Воззвание к американцам, Короленко Владимир Галактионович, Год: 1919

Время на прочтение: 4 минут(ы)

В.Г. Короленко

Воззвание к американцам80

Короленко В.Г. ‘Была бы жива Россия!’: Неизвестная публицистика. 1917-1921 гг.
Сост. и коммент. С. Н. Дмитриева.
М.: Аграф, 2002.
Кажется, нет теперь страны несчастнее России. К безумию всеобщей войны, промчавшейся над Европой, в моем отечестве присоединилось еще горшее безумие общего междоусобия. Вместо одной огненной черты, отделившей Россию от внешних врагов на западном и южном фронтах, — теперь такие же огненные черты прорезали великую страну по всем направлениям, и она запылала самой худшей из войн — войной гражданской. Люди спорят о наилучшем устройстве власти, которая должна возводить и наилучший социальный порядок, и не замечают в своем ослеплении, что среди этого спора надвигается уже самый страшный враг — стихия бездушная, бессмысленная, жестокая…
Против людей идет сама природа.
В победе над этим врагом все содержание человеческой культуры.

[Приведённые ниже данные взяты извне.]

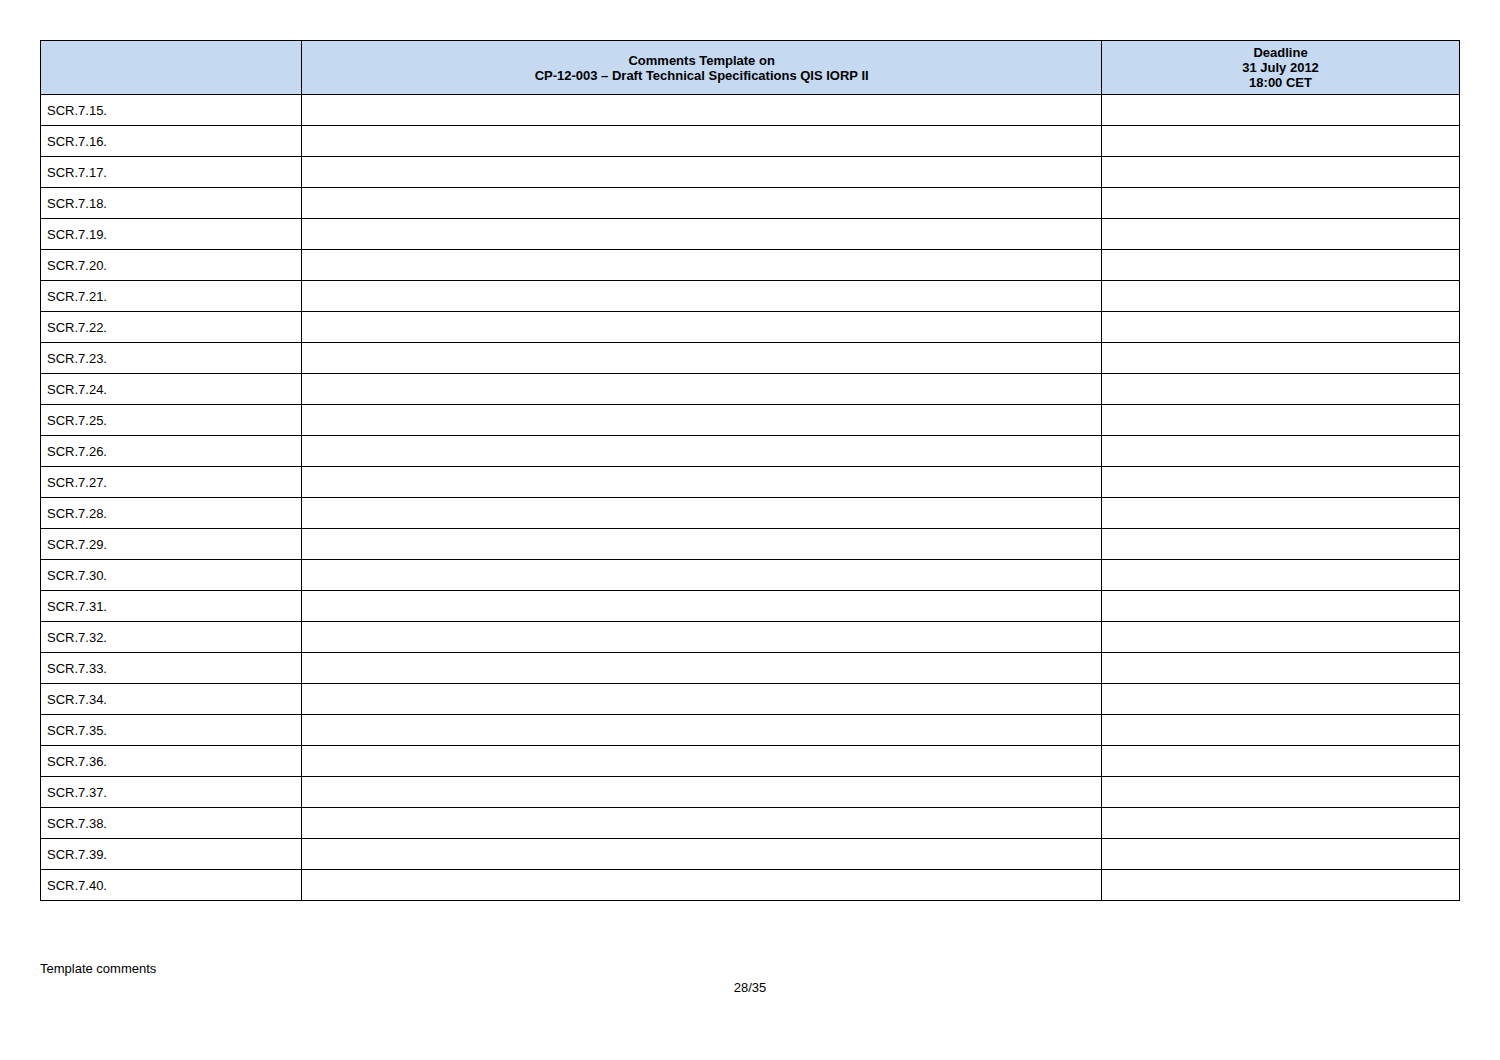| | Comments Template on CP-12-003 – Draft Technical Specifications QIS IORP II | Deadline 31 July 2012 18:00 CET |
| --- | --- | --- |
| SCR.7.15. | | |
| SCR.7.16. | | |
| SCR.7.17. | | |
| SCR.7.18. | | |
| SCR.7.19. | | |
| SCR.7.20. | | |
| SCR.7.21. | | |
| SCR.7.22. | | |
| SCR.7.23. | | |
| SCR.7.24. | | |
| SCR.7.25. | | |
| SCR.7.26. | | |
| SCR.7.27. | | |
| SCR.7.28. | | |
| SCR.7.29. | | |
| SCR.7.30. | | |
| SCR.7.31. | | |
| SCR.7.32. | | |
| SCR.7.33. | | |
| SCR.7.34. | | |
| SCR.7.35. | | |
| SCR.7.36. | | |
| SCR.7.37. | | |
| SCR.7.38. | | |
| SCR.7.39. | | |
| SCR.7.40. | | |
Template comments
28/35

И вот в то время, когда человечество возвращается к доисторической, звериной войне всех против всех, — этот старый отвечный враг освободился из-под человеческой власти и восстал против нее.

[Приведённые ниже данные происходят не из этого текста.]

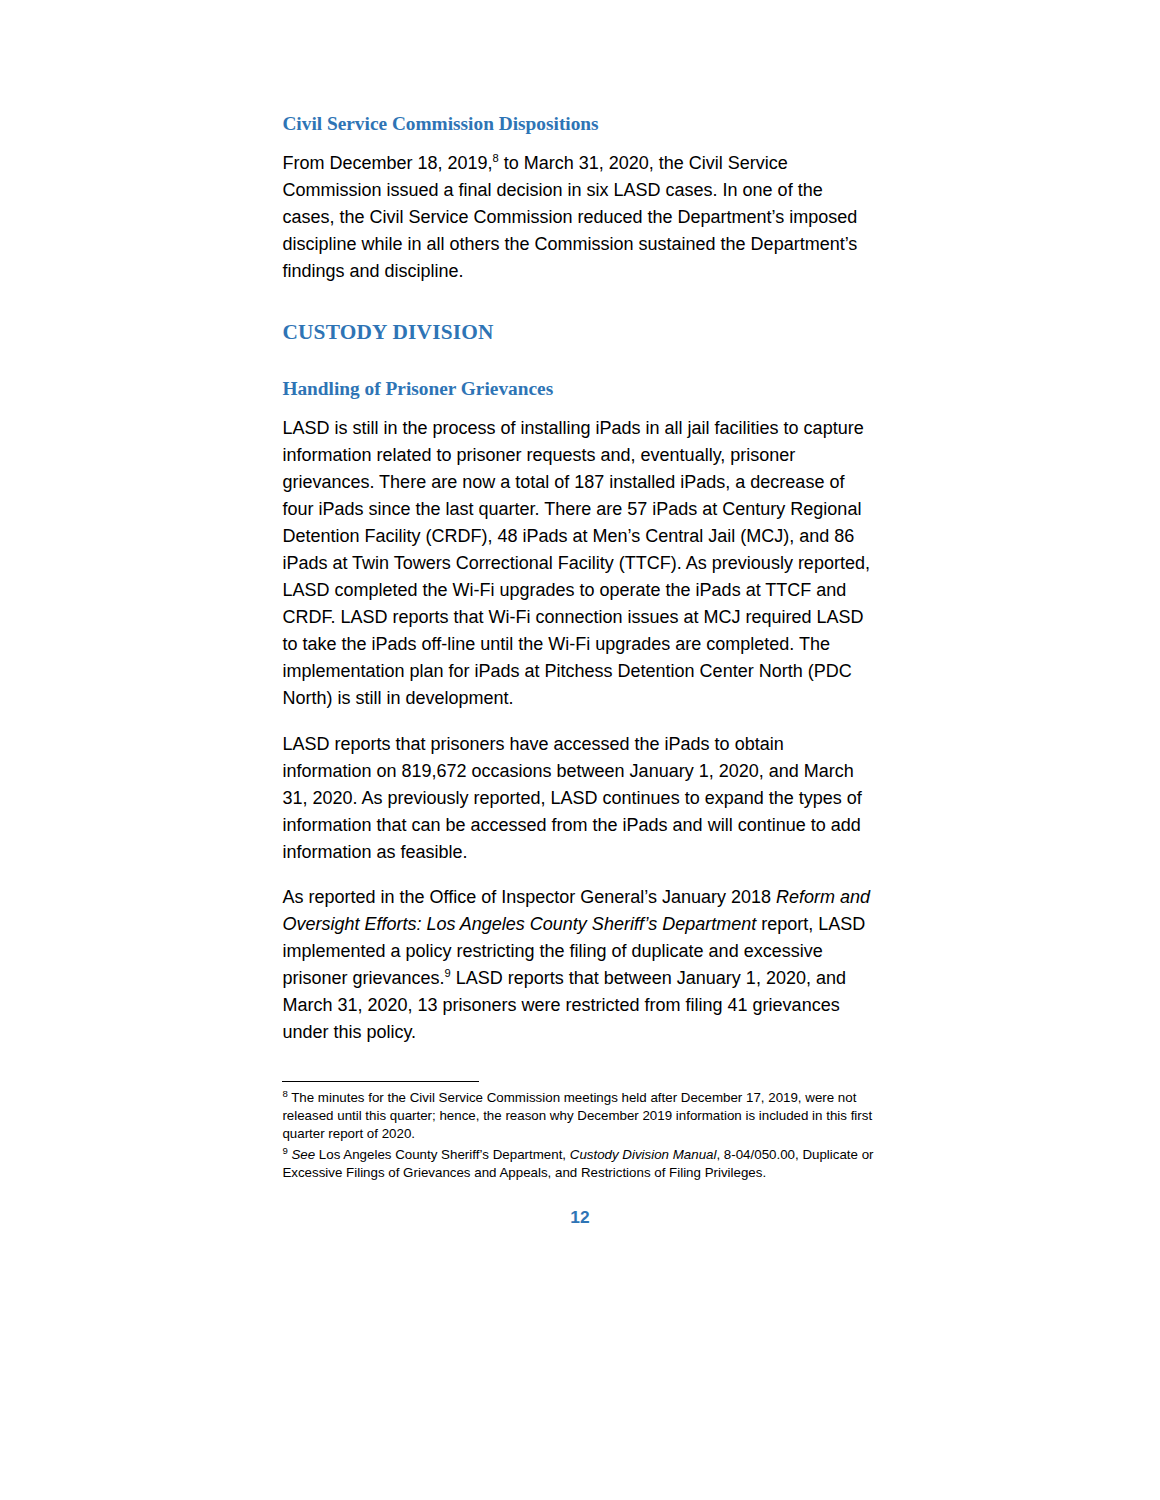Civil Service Commission Dispositions
From December 18, 2019,8 to March 31, 2020, the Civil Service Commission issued a final decision in six LASD cases. In one of the cases, the Civil Service Commission reduced the Department’s imposed discipline while in all others the Commission sustained the Department’s findings and discipline.
CUSTODY DIVISION
Handling of Prisoner Grievances
LASD is still in the process of installing iPads in all jail facilities to capture information related to prisoner requests and, eventually, prisoner grievances. There are now a total of 187 installed iPads, a decrease of four iPads since the last quarter. There are 57 iPads at Century Regional Detention Facility (CRDF), 48 iPads at Men’s Central Jail (MCJ), and 86 iPads at Twin Towers Correctional Facility (TTCF). As previously reported, LASD completed the Wi-Fi upgrades to operate the iPads at TTCF and CRDF. LASD reports that Wi-Fi connection issues at MCJ required LASD to take the iPads off-line until the Wi-Fi upgrades are completed. The implementation plan for iPads at Pitchess Detention Center North (PDC North) is still in development.
LASD reports that prisoners have accessed the iPads to obtain information on 819,672 occasions between January 1, 2020, and March 31, 2020. As previously reported, LASD continues to expand the types of information that can be accessed from the iPads and will continue to add information as feasible.
As reported in the Office of Inspector General’s January 2018 Reform and Oversight Efforts: Los Angeles County Sheriff’s Department report, LASD implemented a policy restricting the filing of duplicate and excessive prisoner grievances.9 LASD reports that between January 1, 2020, and March 31, 2020, 13 prisoners were restricted from filing 41 grievances under this policy.
8 The minutes for the Civil Service Commission meetings held after December 17, 2019, were not released until this quarter; hence, the reason why December 2019 information is included in this first quarter report of 2020.
9 See Los Angeles County Sheriff’s Department, Custody Division Manual, 8-04/050.00, Duplicate or Excessive Filings of Grievances and Appeals, and Restrictions of Filing Privileges.
12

В 1891/92 году некоторые местности России переживали страшные бедствия голода, о котором с участием говорили во всем мире. Говорили о нем, и в Америке, и оттуда протягивалась рука помощи81. Теперь бедствие во сто раз худшее охватило не те или иные местности, а всю страну, начиная со столиц. Вести, идущие из Москвы и Петрограда, леденят ужасом даже сердце, уже отвердевшее в атмосфере войны и междоусобия. Уже летом и осенью столицы переживали голод. Подошла зима, особенно холодная и особенно снежная. Бывает порой, что бездушная природа действует, точно по обдуманному плану, и это всегда поражает человека суеверным ужасом. Приезжие из Москвы рисуют потрясающие картины: улицы покрыты глубоким, обледенелым снегом, ухабы в два и более аршина сделали их совершенно непроезжими. Трамваи остановились, извозчиков почти нет, то и дело на улицах валяются трупы лошадей. Их некому убирать, и порой из-под снега торчит скрюченная конская нога или голова со стеклянными глазами и выражением предсмертного ужаса глядит на проходящего… Движение замирает, — точно умирает вся столица.

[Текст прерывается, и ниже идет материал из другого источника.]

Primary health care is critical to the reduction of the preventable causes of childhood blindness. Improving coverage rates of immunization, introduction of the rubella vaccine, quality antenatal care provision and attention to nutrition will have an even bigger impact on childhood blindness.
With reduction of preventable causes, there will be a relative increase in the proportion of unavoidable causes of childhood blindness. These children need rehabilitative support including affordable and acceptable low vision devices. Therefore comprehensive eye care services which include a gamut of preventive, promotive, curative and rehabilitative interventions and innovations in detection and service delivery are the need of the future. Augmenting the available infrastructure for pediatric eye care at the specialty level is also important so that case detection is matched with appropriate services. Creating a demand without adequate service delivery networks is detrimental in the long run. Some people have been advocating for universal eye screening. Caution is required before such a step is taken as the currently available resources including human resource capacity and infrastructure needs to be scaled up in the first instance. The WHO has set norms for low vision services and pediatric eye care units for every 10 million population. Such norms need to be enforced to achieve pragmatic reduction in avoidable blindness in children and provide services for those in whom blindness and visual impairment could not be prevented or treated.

И она действительно умирает, т. е. умирают сами здания, площади и улицы. Для зданий нужна, как и для живого организма, известная степень тепла. А тепла нет. Человеческое безумие разрушило и продолжает разрушать транспорт, и доставлять уголь с него невозможно. Нет и дров. Дома с центральным отоплением охладели первые. Замерзли и поломались трубы, и бывают уже случаи, что дома, как это было на Остоженке, падают и разрушаются прямо от холода, как падают замерзающие животные. Трескаются стены, проваливаются потолки, и седой страшный владыка мороз овладевает жильем, выгоняя из него все живое.
Тяжко карает взбунтовавшаяся природа своего недавнего властелина, забывшего законы человеческого братства, которые давали ему господство над слепыми силами бездумной стихии. Можно сказать, что кара, если это кара, — заслужена. Кем? Теми, кто может нести ответственность. Но дети, дети не виновны. Они еще не вступили на арену этой страшной жизни, они еще не согрешили против ее законов.
И все же они отвечают и расплачиваются первыми. Нет теперь в России ни точных цифр, ни всесторонних отчетов о настоящем положении. Но те отрывочные сведения, которые освещают ту или иную сторону жизни, пропитаны леденящим ужасом. В Петербурге, еще недавно людном и живом, теперь зарегистрировано только… две тысячи детей до двухлетнего возраста. А остальные?.. Некоторые счастливцы успели вовремя уехать… Другие — на кладбищах, так же, как многие их старшие братья и сестры. Те, что остались, — холодны, голодны, больны и раздеты.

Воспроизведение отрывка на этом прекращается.